Deux Pigeons échappés au fusil destructeur,
Du braconnier craignant d'être la proie,
Se rappelaient ces jours de joie
Auxquels avait, pour eux, succédé le malheur.
Nous voltigions, dit l'un, dans la campagne ;
Nul ne tirait sur nous impunément ;
Suivi de sa tendre compagne,
Chacun de nous vivait et paisible et content.
On a calomnié notre amoureuse espèce ;
On a peint le Pigeon comme dévastateur :
Et, depuis le récit de certain rapporteur,
On nous poursuit, nos cœurs sont navrés de tristesse,
Et par décret on nous tient en prison.
Ce décret est-il juste ? non.
Eh ! comment a-t-on pu nous accuser de nuire ?
On sait que dans les champs nous nous réunissions
Pour nous occuper à détruire
La mauvaise herbe étouffant les moissons.
Homme vain ! homme injuste ! à quoi te sert l'étude,
Si sans cesse on te voit le jouet de l'erreur,
Et si toujours l'ingratitude
Règne en despote dans ton cœur ?
--Espérons tout du temps, il mène à la sagesse,
Répond l'autre.
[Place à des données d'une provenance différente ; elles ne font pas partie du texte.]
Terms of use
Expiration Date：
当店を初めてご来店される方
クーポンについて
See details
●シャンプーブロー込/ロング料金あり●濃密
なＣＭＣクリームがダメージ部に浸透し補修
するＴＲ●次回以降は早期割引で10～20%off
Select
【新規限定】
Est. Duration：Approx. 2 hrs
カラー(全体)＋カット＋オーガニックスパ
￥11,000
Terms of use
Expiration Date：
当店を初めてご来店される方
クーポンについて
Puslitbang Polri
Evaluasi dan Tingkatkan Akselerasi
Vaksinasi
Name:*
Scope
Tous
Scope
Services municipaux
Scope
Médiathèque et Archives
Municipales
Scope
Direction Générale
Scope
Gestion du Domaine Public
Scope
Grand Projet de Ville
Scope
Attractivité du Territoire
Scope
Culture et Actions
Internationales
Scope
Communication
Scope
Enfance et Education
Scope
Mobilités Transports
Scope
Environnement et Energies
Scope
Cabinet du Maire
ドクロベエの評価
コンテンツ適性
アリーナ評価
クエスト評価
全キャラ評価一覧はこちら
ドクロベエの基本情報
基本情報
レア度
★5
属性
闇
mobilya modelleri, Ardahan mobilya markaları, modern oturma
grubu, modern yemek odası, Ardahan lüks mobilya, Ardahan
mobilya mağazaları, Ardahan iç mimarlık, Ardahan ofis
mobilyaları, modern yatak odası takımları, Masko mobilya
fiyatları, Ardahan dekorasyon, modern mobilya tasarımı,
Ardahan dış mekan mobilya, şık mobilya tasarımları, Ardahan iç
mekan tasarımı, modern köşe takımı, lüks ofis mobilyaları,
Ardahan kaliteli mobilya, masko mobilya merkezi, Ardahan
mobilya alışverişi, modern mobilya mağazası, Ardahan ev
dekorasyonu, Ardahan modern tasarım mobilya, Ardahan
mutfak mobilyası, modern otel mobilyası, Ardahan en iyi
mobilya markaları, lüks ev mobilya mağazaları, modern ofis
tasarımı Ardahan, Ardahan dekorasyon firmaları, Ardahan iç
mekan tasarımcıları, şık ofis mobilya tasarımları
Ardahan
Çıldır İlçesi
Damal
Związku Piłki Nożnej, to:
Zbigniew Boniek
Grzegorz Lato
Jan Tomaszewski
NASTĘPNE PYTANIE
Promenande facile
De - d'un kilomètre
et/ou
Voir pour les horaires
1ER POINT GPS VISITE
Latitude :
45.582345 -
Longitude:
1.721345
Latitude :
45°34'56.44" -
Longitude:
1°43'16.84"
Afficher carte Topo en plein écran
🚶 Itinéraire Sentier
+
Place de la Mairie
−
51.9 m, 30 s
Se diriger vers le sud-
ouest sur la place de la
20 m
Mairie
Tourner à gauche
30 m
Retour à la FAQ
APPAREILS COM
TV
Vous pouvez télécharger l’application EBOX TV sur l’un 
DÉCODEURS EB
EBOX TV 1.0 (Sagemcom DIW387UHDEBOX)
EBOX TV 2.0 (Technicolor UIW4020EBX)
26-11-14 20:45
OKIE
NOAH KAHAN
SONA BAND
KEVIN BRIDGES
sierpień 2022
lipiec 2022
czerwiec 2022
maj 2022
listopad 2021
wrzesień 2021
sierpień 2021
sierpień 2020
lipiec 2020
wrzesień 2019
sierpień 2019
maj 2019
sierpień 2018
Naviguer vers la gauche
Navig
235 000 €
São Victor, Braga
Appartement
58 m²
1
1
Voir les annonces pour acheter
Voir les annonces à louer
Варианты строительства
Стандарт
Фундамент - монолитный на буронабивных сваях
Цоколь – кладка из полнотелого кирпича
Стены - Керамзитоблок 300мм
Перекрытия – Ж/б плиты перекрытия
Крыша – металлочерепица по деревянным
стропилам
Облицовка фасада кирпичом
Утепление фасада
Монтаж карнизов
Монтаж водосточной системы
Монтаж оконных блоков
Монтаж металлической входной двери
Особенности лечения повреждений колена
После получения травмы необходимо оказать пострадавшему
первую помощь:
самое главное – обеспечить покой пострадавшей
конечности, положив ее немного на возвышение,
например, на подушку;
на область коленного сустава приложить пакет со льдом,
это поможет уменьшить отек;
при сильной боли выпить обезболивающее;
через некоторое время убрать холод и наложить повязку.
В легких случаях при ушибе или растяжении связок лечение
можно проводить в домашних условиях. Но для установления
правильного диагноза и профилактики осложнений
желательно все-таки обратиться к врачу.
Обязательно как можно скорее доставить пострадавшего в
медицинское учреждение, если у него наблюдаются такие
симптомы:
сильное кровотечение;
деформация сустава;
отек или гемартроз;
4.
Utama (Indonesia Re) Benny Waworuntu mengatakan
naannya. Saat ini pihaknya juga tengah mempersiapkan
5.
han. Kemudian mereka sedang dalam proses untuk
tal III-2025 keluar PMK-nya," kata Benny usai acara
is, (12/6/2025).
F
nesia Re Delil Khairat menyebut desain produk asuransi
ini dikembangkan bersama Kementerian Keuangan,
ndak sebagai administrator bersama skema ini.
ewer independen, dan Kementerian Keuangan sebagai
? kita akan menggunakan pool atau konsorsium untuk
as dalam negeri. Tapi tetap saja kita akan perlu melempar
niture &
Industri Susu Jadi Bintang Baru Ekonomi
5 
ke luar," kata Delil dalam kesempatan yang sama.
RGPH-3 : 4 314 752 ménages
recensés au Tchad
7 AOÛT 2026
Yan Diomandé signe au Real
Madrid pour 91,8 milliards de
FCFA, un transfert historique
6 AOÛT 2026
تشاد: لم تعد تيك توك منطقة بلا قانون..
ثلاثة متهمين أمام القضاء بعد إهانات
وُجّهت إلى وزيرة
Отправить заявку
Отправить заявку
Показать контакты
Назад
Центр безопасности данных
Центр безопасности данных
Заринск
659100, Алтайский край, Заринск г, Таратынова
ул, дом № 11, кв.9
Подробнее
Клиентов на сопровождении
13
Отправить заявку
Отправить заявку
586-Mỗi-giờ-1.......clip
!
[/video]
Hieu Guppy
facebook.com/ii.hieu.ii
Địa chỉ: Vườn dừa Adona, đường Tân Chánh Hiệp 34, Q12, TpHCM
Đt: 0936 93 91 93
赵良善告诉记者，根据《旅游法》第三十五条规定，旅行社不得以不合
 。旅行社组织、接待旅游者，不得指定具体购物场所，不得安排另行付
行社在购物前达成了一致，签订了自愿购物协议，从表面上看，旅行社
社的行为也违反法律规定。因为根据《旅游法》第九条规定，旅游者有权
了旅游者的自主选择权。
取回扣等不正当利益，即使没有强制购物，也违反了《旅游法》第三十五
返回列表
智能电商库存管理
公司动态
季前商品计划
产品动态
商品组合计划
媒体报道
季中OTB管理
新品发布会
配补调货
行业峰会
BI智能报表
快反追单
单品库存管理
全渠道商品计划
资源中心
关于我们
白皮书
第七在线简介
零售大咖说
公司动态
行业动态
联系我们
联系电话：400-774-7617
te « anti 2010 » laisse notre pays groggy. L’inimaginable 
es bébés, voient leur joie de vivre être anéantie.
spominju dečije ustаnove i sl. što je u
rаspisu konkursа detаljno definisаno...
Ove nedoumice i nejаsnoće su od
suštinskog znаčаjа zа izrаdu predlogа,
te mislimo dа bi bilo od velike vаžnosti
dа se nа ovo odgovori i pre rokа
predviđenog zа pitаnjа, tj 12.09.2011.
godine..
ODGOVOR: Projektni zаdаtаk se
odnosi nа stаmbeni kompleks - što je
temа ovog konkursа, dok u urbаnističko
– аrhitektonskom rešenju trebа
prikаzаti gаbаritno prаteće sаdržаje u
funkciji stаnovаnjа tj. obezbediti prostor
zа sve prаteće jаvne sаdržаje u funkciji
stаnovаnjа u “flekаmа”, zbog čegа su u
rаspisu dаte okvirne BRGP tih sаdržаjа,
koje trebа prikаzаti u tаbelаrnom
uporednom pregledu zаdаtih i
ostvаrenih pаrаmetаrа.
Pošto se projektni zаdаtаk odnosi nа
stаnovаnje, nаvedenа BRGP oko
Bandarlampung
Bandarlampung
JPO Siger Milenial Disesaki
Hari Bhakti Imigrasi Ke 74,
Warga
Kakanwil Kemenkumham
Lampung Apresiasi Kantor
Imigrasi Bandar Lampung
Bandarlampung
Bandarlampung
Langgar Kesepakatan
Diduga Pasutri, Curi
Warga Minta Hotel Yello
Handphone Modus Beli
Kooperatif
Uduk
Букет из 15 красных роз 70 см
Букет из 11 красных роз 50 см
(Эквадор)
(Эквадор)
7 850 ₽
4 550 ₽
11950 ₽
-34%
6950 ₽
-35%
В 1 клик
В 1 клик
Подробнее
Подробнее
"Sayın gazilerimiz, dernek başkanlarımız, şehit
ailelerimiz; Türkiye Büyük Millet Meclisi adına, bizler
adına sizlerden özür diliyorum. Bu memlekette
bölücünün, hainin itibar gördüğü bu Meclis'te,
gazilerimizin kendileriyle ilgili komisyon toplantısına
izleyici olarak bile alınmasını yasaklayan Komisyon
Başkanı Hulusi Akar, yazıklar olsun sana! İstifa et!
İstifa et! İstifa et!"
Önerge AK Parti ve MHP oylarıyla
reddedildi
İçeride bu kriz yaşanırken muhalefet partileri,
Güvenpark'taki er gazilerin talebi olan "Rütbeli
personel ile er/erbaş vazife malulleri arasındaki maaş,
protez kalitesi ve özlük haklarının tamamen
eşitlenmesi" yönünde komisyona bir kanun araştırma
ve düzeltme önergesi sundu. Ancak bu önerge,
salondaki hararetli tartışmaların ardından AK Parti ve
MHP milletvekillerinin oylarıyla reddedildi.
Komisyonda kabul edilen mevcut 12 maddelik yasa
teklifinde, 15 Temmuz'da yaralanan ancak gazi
Lui seul fait briller la raison.
A l'ignorant qui parle avec tant d'assurance,
Il fait un peu baisser le ton,
Et le réduit à garder le silence.
Déjà plus d'un cultivateur
A bien prouvé notre innocence,
Et nous touchons peut-être au moment enchanteur
De la plus heureuse existence,
La vérité surnage enfin :
Rien ne résiste à sa mâle éloquence.
Si Vénus à son char divin
Nous enchaîne, elle doit nous montrer sa puissance.
Tirons de cette fable une moralité.

Un décret n'est qu'un ordre alors que l'équité
N'a point prévu tout le mal qu'il peut faire ;
Pour qu'il ait d'une loi le sacré caractère,
Par la raison il faut qu'il soit dicté.